Electricity normally has to be used as soon as it has been generated. This is why grid control and electricity dispatching systems are important; they have to balance the demand for electricity with the supply. Once one fails to match the other, problems occur. It would seem obvious, given this situation, that some reservoir of saved electricity would be a major boon to grid operation. Yet storing electricity has proved difficult to master.
Storing electricity in its dynamic form, amperes and volts, is almost impossible. The nearest one can get is a superconducting magnetic energy storage ring which will store a circulating DC current indefinitely provided it is kept cold. A capacitor storage system stores electricity in the form of electric charge. All other types of energy storage convert the electricity into some other form of energy. This means that the energy must then be converted back into electricity when it is needed.
A rechargeable battery may appear to store electricity but in fact it stores the energy in chemical form. A pumped storage hydropower plant stores potential energy; a flywheel stores kinetic energy while a compressed air energy storage (CAES) plant stores energy in the form of compressed air, another type of potential energy. Alternatively one might use electrolysis to turn electricity into hydrogen, yet another chemical form of energy.
All these, and one or two others, represent viable ways of storing electricity. Several are commercially available, others in the development stage. And each has its advantages and disadvantages.
For large-scale utility energy storage there are three possible technologies to chose between, pumped storage hydropower, CAES and, at the low end of the capacity range, large batteries. Batteries can also be used for small- to medium-sized distributed energy storage facilities,1 along with flywheels and capacitor storage systems. Superconducting magnetic energy storage is being used for small storage facilities and would be suitable for large facilities but is prodigiously expensive.

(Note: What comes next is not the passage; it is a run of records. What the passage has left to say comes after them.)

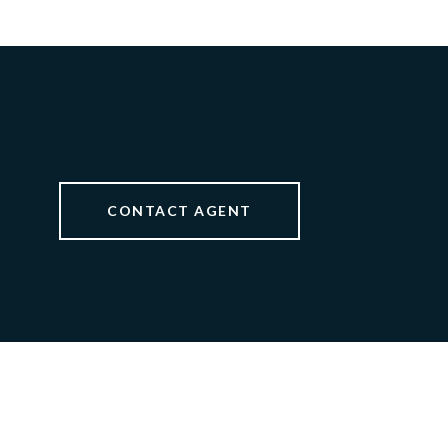
CONTACT AGENT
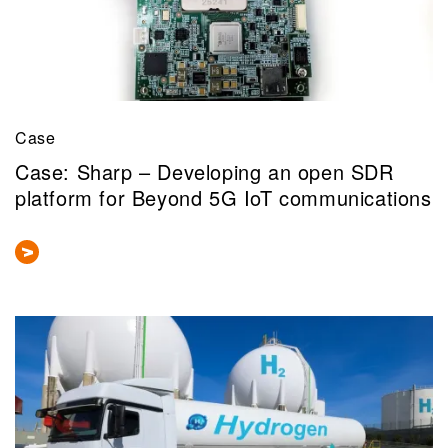
Case
Case: Sharp – Developing an open SDR
platform for Beyond 5G IoT communications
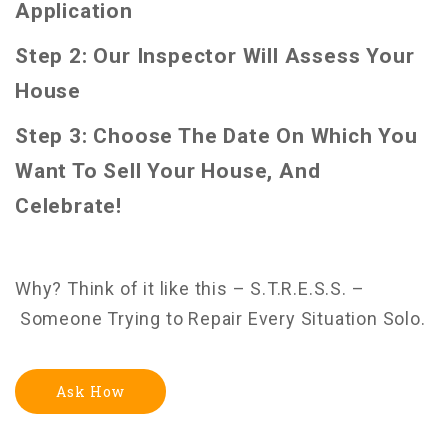
Application
Step 2: Our Inspector Will Assess Your
House
Step 3: Choose The Date On Which You
Want To Sell Your House, And
Celebrate!
Why? Think of it like this – S.T.R.E.S.S. –
Someone Trying to Repair Every Situation Solo.
Ask How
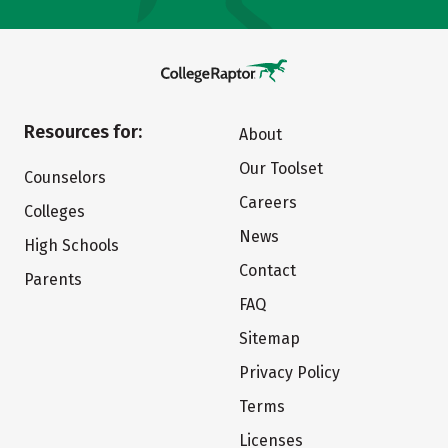
Resources for:
About
Our Toolset
Counselors
Careers
Colleges
News
High Schools
Contact
Parents
FAQ
Sitemap
Privacy Policy
Terms
Licenses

Some of these systems can deliver power extremely rapidly. A capacitor can provide power almost instantaneously, as can a superconducting energy storage system. Flywheels are very fast too, and batteries should respond in tens of milliseconds. A CAES plant probably takes 2-3 min to provide full power. Response times of pumped storage hydropower plants can vary between around 10 s and 15 min.
The length of time the energy must be stored will also affect the technology choice. For very long-term storage of days or weeks, a mechanical storage system is the best and pumped storage hydropower is the most effective provided water loss is managed carefully. For daily cycling of energy, both pumped storage and CAES are suitable while batteries can be used to store energy for periods of hours. Capacitors, flywheels and superconducting magnetic energy storage are generally suited to short-term energy storage, though flywheels can be used for more extended energy storage too.

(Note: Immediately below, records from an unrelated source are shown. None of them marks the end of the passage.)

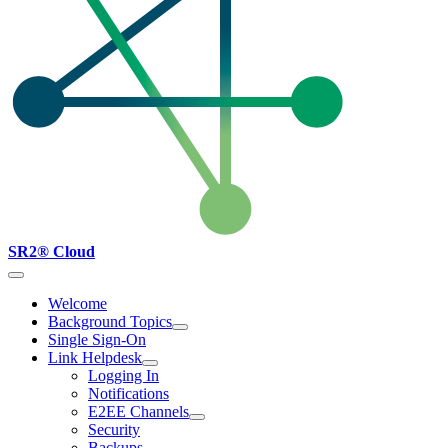
SR2® Cloud
Welcome
Background Topics
Single Sign-On
Link Helpdesk
Logging In
Notifications
E2EE Channels
Security
Backups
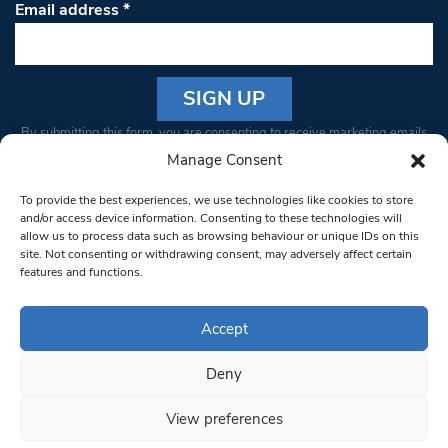
Email address
*
Constant
By submitting this form, you are consenting to receive marketing emails
Contact
from: South West Londoner. You can revoke your consent to receive
Manage Consent
Use.
emails at any time by using the SafeUnsubscribe® link, found at the
Please
To provide the best experiences, we use technologies like cookies to store
bottom of every email.
Emails are serviced by Constant Contact
leave
and/or access device information. Consenting to these technologies will
allow us to process data such as browsing behaviour or unique IDs on this
this field
site. Not consenting or withdrawing consent, may adversely affect certain
blank.
© 1997-2026 South West Londoner.
Built by Tigerfish
features and functions.
Privacy Policy
Accept
Deny
Terms & Conditions
View preferences
Editorial Complaints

Table 10.1 Round trip energy efficiencies for storage technologies
Superconducting energy storage 90
Flow batteries 90
Pumped storage hydropower 75-80
Another important consideration is the efficiency of the energy conversion process. An energy storage system utilises two complementary processes, storing the electricity and then retrieving it. Each will involve some loss. The round trip efficiency is the percentage of the electricity sent for storage which actually reappears as electricity again. Typical figures for different types of system are shown in Table 10.1.
Electronic storage systems such as capacitors can be very efficient, as can batteries. However the efficiencies of both will fall with time due to energy leakage. Flow batteries, where the chemical reactants are separated, perform better in this respect and will maintain their round trip efficiency better over time. Mechanical storage systems such as flywheels, CAES and pumped storage hydropower are relatively less efficient. However the latter two, in particular, can store their energy for long periods if necessary without significant loss.